As you leave Jharkot pass through fields. In October you will see the people gathering in the crops. The village of Khinga (55 minutes) has two hotels: the Yak Hotel and the Khinga Hotel.

Past the village the path drops steeply across the arid slope for one kilometre and then rises slightly. Below in the gorge, is the abandoned village of Myabruk. Above the village is an ancient cave settlement thought to be about 2,700 years old. The caves are connected by internal staircases, some habitations are up to 9 stories high. Although sometimes used nowadays by lamas for religious retreats, the caves were originally the homes of the ancient Mustang ancestors. Excavations show that they were a highly developed culture. The excavations in this region of Lower Mustang are being carried out by the 'Nepal-German Project on High Mountain Archaeology' This is headed by Dr Dieter Schub of the Caulfeld Meiszahl Institute.

Pass a ruined building at [28°49.47'N 83°48.58'E] at 3,327 metres. Just after this building the path forks. Take the right hand path (1 hour 45 minutes). The path then drops steeply. At another fork (1 hour 55 minutes) take the left hand fork. Pass bushes on which pilgrims coming up the valley have left red, white and yellow threads as ritual offerings upon first seeing holy Muktinath. Kagbeni and its fields may now be seen below.

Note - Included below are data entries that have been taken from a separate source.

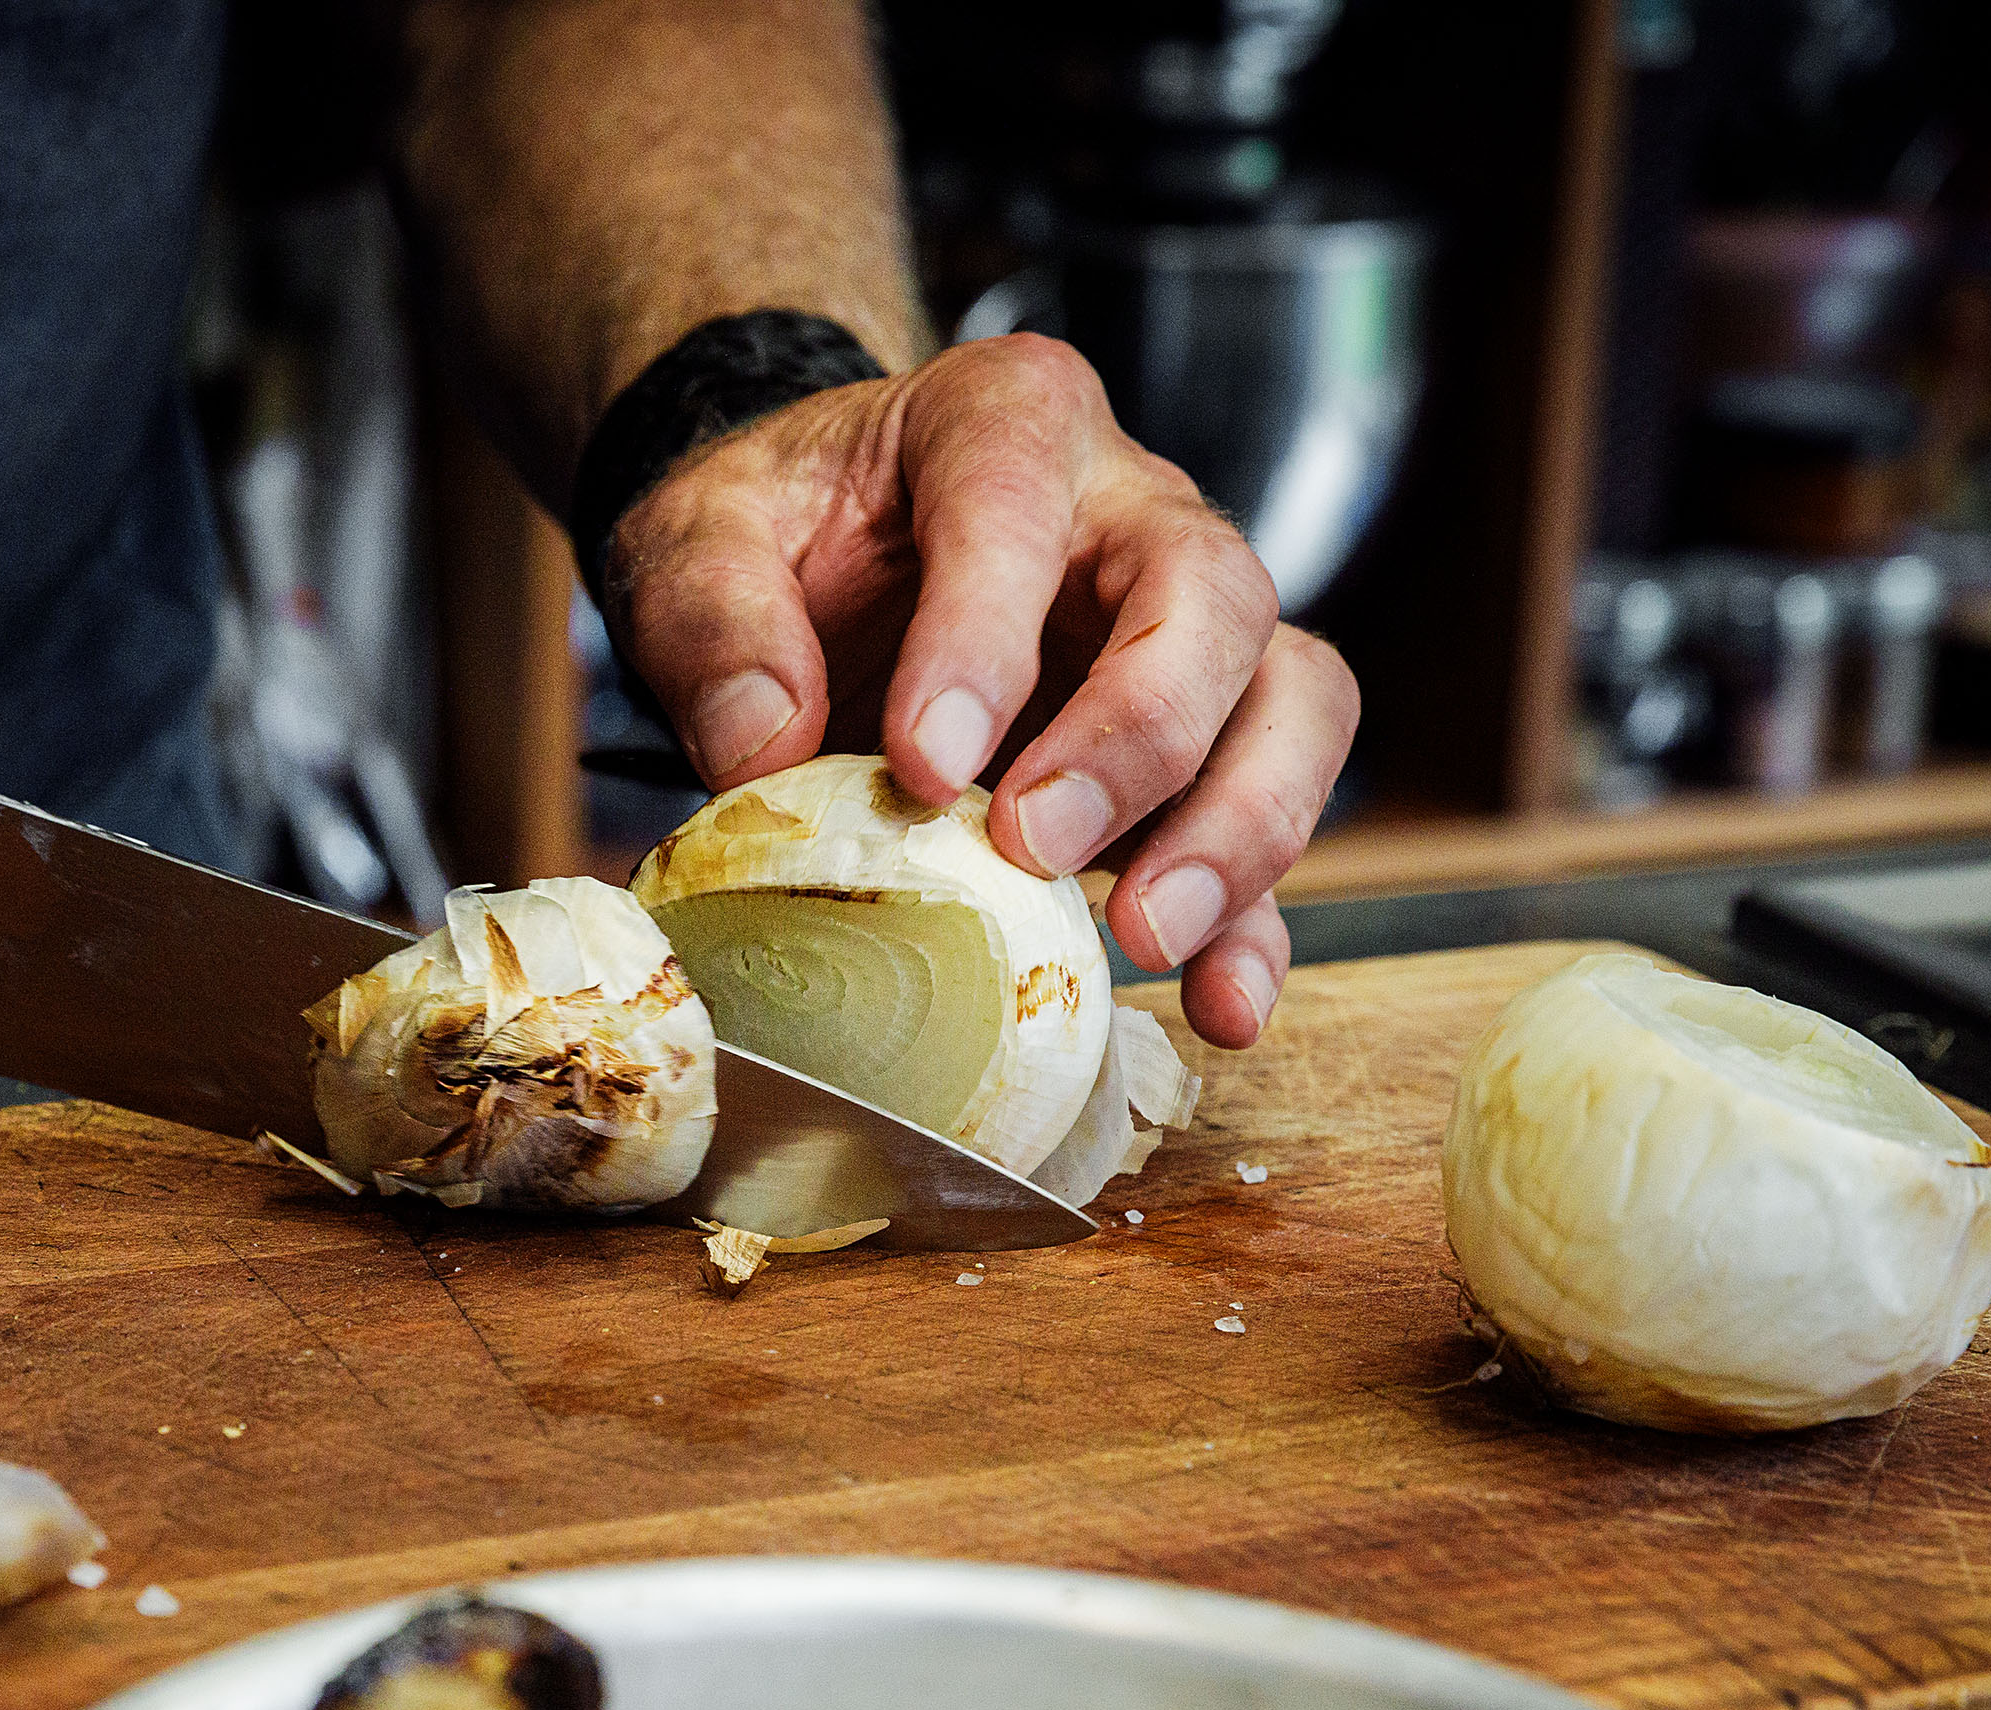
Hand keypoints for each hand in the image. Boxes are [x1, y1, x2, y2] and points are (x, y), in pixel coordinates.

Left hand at [601, 331, 1356, 1049]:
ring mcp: (1191, 634)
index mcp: (1006, 422)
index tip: (918, 761)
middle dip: (1139, 731)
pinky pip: (1269, 822)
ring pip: (1292, 699)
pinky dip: (1256, 922)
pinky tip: (1220, 1005)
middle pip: (1209, 596)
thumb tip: (762, 743)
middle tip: (1036, 842)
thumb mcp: (698, 538)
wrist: (817, 558)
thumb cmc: (780, 535)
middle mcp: (1134, 512)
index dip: (982, 636)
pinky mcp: (1202, 749)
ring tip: (1143, 934)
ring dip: (1237, 827)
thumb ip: (712, 618)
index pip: (1019, 503)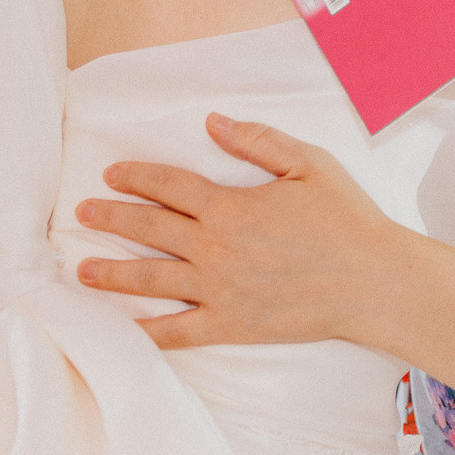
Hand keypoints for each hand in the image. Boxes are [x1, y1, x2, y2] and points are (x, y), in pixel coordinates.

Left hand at [73, 113, 400, 348]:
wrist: (372, 280)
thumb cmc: (346, 218)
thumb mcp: (307, 164)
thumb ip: (257, 140)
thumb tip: (212, 122)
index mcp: (230, 206)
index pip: (170, 185)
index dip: (137, 176)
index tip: (110, 173)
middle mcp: (215, 248)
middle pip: (150, 228)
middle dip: (112, 217)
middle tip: (82, 212)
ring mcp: (219, 290)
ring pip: (152, 279)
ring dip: (112, 273)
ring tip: (82, 271)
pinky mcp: (230, 324)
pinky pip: (178, 332)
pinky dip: (147, 332)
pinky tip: (123, 329)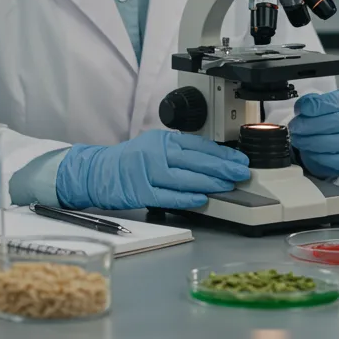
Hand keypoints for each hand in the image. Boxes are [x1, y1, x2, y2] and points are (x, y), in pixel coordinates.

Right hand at [55, 129, 250, 209]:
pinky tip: (201, 199)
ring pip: (183, 177)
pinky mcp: (139, 192)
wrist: (97, 171)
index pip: (198, 145)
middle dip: (222, 167)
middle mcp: (155, 153)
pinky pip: (166, 196)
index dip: (221, 153)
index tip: (239, 159)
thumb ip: (180, 152)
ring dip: (208, 182)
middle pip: (194, 160)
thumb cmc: (130, 161)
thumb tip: (213, 161)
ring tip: (227, 186)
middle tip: (241, 172)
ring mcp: (147, 172)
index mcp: (162, 139)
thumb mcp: (156, 146)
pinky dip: (185, 198)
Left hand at [289, 89, 338, 177]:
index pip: (337, 101)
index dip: (317, 105)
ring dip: (315, 142)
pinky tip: (310, 153)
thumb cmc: (325, 120)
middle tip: (295, 128)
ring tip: (298, 140)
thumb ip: (310, 103)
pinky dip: (324, 158)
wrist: (333, 140)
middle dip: (312, 125)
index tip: (301, 110)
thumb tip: (302, 108)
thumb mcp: (318, 106)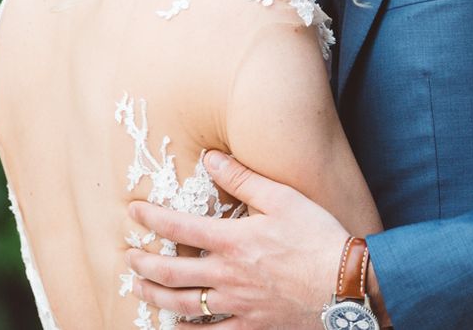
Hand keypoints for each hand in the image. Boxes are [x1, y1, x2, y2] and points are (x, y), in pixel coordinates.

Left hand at [126, 151, 349, 328]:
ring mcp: (236, 305)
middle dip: (143, 263)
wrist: (344, 284)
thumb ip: (242, 178)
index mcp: (232, 241)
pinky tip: (174, 327)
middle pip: (170, 273)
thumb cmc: (316, 236)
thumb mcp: (282, 198)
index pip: (178, 229)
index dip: (150, 219)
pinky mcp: (251, 326)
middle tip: (128, 257)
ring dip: (154, 297)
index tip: (133, 212)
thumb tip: (210, 158)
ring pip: (182, 306)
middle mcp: (227, 275)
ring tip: (138, 289)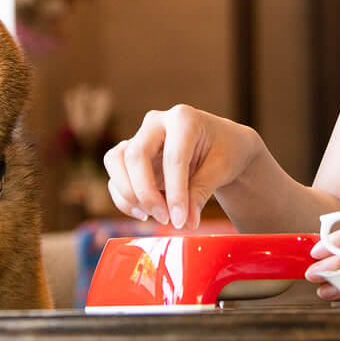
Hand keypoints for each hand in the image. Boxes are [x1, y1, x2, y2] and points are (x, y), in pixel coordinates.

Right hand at [102, 104, 262, 229]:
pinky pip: (115, 176)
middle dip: (146, 193)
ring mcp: (140, 137)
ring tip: (151, 214)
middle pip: (135, 155)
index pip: (173, 157)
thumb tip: (186, 222)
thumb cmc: (225, 150)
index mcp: (183, 118)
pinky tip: (145, 213)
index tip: (181, 221)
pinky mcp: (130, 155)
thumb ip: (200, 193)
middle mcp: (156, 123)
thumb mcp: (221, 169)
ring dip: (128, 194)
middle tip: (165, 219)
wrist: (222, 143)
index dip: (176, 192)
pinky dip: (124, 198)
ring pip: (115, 160)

Cross an irrigation canal (2 hours 10 minutes) and five minutes later reach Kagbeni ( 2 hours 15 minutes).

Kagbeni is a real Mustang town on a river confluence. Sites such as this are sacred in the oriental world. The town is dominated by its castle, from where a king used to reign. The Red House Hotel has a close up view of the castle. This same hotel has some fine wall paintings and even has its own temple. The hotel has a good view of Nilgiri North. There are 9 other good hotels in Kagbeni.


The Kagbeni Gompa may be visited for a 100 rupee fee. Tickets may be bought at the hotels. There you will be shown around by a monk. Take your own torch if you want to see the fine art work as it is very dark inside the gompa. The wall paintings are finely executed. There are 5 statues inside the main room of the Gompa. In the centre is Sakyamuni or Guatma Buddha who began the Buddhist faith. The statue to the right of Sakyamunu is the legendary Padma Samba, also known as the Lotus-Born Buddha, who took the Buddhist faith to Tibet during the Great Liberation.

On the pillars in the main room are some ceremonial masks. Just outside on the left is a painting in the 'St Jerome' style. On the next floor is a locked dimly lit room with some wonderful Buddhist bronzes. From the roof is a magnificent view up and down the Kali Gandaki. The Kali Gandaki is a broad valley with a river bed far larger than the river itself. Every afternoon a strong gusty wind blows down this valley making walking in the afternoon unpleasant. Be sure to start early each day.

On the northern limit of Kagbeni you will find the ACAP office by a huge 'stop' sign. This is the northern limit of your standard Annapurna region trekking permit. To the north the landscape of Lo looks arid and untouched, and free of culture spoiling tourist hotels.